Er komen steeds meer daken met beplanting er bovenop.

Da’s mooi want ze:

  1. creëren nieuwe leefruimte voor vogels, vlinders, bijen en andere insecten;
  2. vergroten de biodiversiteit van de wijk;
  3. binden fijnstof;
  4. halen CO2 uit de lucht en produceren zuurstof;
  5. bufferen regenwater bij kleinere en middelgrote buien;
  6. zorgen voor verkoeling van de omgeving;
  7. houden het eronder liggende vertrek koel;
  8. zorgen voor geluidsisolatie;
  9. verhogen de efficiëntie van zonnepanelen op het dak (door lagere luchttemperatuur op zomerse dagen);
  10. verlengen de levensduur van de dakbedekking, door afname van de temperatuursverschillen en betere bescherming tegen mechanische beschadiging en uv-straling.

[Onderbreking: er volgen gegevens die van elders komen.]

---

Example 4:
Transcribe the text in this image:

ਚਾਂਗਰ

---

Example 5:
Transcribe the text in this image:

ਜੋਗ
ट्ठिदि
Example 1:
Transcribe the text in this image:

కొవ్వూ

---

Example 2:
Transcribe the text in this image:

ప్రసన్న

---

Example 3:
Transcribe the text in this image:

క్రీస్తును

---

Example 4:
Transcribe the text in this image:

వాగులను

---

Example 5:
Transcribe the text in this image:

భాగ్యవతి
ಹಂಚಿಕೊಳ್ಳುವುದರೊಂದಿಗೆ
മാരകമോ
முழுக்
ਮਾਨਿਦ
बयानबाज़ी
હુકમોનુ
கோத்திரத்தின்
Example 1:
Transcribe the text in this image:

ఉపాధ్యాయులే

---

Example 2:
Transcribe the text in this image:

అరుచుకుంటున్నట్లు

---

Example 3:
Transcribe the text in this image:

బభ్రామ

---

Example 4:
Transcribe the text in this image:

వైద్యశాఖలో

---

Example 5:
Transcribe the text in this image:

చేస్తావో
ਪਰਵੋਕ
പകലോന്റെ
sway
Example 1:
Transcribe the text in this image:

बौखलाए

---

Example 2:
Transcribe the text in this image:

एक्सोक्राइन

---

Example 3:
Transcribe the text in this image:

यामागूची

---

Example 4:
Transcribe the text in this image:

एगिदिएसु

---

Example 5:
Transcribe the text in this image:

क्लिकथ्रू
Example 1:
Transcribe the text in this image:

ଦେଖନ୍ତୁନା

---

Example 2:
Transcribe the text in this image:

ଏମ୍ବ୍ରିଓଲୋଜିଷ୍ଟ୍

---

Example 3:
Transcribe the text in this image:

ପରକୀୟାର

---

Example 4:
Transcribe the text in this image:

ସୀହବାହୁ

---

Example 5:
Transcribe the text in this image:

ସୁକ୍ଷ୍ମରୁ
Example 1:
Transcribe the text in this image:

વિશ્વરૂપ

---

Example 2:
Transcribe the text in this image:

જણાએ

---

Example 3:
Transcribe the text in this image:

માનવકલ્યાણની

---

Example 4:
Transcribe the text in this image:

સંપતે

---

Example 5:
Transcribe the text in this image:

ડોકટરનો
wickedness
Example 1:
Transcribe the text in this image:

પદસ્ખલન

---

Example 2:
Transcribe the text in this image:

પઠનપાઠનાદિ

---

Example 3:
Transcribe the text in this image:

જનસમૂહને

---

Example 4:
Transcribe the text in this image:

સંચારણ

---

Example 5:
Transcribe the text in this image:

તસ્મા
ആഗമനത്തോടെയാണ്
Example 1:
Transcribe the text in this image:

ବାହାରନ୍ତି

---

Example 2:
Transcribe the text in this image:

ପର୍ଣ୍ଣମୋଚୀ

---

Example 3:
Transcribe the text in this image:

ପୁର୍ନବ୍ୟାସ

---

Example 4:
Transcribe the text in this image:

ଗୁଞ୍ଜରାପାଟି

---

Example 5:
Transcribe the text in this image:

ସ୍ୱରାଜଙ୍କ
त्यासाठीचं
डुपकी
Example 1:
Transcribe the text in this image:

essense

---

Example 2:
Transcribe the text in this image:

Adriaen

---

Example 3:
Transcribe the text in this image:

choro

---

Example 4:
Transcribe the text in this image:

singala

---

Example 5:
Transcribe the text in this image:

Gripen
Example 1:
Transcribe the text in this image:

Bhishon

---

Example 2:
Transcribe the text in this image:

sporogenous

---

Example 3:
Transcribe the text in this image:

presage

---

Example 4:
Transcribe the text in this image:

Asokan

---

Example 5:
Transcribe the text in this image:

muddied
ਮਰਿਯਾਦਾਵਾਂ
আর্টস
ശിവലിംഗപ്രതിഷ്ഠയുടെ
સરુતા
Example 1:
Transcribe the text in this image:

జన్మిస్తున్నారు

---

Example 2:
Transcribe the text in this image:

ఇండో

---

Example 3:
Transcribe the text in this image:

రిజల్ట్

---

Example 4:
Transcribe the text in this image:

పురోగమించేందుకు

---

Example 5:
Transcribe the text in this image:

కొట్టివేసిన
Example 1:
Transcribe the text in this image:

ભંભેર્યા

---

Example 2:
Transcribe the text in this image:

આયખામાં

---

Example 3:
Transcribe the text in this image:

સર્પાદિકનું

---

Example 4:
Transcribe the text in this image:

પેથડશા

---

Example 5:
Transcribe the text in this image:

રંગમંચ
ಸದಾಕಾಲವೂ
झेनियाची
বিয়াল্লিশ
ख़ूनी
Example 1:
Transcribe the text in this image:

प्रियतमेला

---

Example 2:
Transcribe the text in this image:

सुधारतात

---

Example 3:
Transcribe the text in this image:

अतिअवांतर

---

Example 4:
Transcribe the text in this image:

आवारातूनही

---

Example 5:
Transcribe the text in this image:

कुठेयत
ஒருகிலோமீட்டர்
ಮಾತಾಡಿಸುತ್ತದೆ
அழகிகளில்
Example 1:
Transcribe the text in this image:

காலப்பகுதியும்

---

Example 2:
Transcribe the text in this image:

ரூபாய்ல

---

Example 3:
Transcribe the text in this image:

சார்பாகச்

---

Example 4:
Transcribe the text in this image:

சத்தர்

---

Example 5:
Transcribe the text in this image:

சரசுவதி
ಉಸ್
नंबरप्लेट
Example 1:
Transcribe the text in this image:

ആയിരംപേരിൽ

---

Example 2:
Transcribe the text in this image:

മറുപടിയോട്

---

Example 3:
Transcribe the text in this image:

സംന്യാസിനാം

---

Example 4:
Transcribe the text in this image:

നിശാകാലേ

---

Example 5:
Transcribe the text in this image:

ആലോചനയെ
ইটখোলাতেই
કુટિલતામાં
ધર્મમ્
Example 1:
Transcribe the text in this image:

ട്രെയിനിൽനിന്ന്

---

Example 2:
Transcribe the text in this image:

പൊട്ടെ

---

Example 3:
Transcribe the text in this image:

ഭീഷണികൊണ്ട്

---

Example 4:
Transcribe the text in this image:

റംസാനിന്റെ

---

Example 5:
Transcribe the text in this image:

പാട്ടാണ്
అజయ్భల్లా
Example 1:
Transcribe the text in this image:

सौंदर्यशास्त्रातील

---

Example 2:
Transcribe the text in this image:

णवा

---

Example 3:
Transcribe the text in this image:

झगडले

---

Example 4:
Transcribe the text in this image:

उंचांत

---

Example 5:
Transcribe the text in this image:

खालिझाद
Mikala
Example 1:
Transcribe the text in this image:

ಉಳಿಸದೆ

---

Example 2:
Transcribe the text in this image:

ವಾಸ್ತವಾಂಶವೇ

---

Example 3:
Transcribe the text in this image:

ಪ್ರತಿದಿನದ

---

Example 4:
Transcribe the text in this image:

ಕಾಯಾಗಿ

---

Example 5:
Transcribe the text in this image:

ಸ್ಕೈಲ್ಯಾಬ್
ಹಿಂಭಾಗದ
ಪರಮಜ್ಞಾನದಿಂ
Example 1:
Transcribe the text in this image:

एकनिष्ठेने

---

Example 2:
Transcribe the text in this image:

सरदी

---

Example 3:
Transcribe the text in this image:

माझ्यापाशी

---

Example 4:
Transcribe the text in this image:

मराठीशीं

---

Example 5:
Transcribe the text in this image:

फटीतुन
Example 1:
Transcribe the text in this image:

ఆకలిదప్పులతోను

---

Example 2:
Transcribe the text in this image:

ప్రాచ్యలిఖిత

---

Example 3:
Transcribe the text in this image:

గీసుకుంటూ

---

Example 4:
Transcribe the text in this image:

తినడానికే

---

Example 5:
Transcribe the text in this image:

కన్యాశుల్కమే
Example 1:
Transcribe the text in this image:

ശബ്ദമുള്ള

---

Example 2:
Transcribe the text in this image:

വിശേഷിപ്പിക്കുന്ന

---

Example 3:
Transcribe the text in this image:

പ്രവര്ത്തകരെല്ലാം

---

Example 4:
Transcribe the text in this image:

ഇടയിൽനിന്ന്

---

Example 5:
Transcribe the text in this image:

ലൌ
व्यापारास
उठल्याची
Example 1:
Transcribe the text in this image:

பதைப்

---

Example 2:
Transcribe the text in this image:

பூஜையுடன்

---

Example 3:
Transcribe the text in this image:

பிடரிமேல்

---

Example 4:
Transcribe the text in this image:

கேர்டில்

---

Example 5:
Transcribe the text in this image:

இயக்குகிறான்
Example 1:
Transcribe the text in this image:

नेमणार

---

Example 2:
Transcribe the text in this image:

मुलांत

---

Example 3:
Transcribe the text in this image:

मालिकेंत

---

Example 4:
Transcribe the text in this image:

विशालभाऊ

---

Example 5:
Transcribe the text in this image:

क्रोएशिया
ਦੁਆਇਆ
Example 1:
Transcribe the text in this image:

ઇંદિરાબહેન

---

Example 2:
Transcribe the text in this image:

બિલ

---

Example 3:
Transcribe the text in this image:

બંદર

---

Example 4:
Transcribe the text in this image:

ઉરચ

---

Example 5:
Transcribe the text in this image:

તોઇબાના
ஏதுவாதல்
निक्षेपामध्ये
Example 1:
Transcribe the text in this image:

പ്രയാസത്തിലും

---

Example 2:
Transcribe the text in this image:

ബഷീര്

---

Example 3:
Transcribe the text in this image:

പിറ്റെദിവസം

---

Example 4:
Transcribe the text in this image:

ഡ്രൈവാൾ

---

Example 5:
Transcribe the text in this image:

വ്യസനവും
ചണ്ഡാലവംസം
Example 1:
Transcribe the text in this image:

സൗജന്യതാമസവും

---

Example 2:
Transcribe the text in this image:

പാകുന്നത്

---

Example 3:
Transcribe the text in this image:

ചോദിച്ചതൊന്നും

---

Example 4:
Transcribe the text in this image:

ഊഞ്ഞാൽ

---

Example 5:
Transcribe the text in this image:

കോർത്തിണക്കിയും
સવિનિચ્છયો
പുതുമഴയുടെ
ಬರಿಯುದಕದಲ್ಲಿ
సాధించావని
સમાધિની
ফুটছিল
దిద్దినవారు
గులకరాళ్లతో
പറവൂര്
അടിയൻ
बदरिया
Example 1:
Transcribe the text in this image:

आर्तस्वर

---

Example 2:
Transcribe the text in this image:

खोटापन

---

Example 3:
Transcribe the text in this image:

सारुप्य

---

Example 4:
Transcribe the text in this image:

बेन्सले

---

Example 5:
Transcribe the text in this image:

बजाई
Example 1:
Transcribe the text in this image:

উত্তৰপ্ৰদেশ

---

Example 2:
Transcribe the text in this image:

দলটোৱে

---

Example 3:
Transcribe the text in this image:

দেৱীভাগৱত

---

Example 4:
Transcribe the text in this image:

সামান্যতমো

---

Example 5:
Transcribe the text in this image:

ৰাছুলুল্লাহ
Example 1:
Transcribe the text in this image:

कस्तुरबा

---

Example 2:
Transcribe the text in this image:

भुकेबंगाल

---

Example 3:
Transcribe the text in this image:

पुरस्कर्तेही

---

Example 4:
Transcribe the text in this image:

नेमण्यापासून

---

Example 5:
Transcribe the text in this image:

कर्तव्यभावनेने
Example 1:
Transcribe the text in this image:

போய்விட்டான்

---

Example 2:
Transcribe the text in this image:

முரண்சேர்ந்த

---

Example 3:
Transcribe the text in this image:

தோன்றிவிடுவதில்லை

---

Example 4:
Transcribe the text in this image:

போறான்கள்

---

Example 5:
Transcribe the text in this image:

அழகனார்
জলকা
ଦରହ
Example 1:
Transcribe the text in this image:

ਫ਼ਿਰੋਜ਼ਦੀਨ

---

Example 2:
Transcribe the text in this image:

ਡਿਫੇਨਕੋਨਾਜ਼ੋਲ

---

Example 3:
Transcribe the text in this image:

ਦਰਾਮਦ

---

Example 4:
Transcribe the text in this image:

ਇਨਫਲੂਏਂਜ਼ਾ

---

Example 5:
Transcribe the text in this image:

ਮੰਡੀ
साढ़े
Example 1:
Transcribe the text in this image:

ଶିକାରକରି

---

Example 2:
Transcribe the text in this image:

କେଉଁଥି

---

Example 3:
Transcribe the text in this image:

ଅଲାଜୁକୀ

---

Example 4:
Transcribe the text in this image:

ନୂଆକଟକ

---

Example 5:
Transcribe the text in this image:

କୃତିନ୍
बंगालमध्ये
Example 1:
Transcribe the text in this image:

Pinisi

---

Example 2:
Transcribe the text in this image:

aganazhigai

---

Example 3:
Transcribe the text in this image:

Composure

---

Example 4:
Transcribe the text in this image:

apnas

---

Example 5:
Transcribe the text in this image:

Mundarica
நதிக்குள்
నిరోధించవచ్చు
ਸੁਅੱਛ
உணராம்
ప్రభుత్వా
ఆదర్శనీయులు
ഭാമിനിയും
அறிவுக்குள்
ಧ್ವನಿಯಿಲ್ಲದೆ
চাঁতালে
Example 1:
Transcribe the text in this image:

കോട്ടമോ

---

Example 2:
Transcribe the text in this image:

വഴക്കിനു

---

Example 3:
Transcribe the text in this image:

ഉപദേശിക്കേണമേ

Onder de beplanting van een groen dak ligt een drainagelaag, een wortelkerende laag en een waterdichte laag.

Twee soorten

Er zijn grofweg twee soorten groene daken:

  1. sedumdaken, met diverse soorten vetplantjes;
  2. natuurdaken, met allerlei grassen, kruiden en bloemen, kleine struiken en soms zelfs boompjes.

Sedumdaken zijn dun, licht en goedkoop en hebben maar heel weinig onderhoud nodig. Ze zijn kant- en klaar te koop.

Een natuurdak voegt veel meer aan de natuur toe, maar is ook duurder en kost meer onderhoud. Bovendien moet het dak de tuin kunnen dragen.  

Er zijn standaardpakketten te koop om groene daken te maken. 

In combinatie met zonnepanelen?

Een groen dak is te combineren met zonnepanelen. Op hete dagen verhoogt een groen dak zelfs het rendement van de panelen.

De oppervlaktetemperatuur van groene daken is op een zonnige dag in de zomer namelijk maar een graad of 27c, een bitumendak soms wel 70c! 

En als het dak heter wordt, neemt het rendement van zonnepanelen af, met vijf procent voor iedere 10 graden temperatuurstijging. af. Een groen dak kan dit effect dus sterk beperken.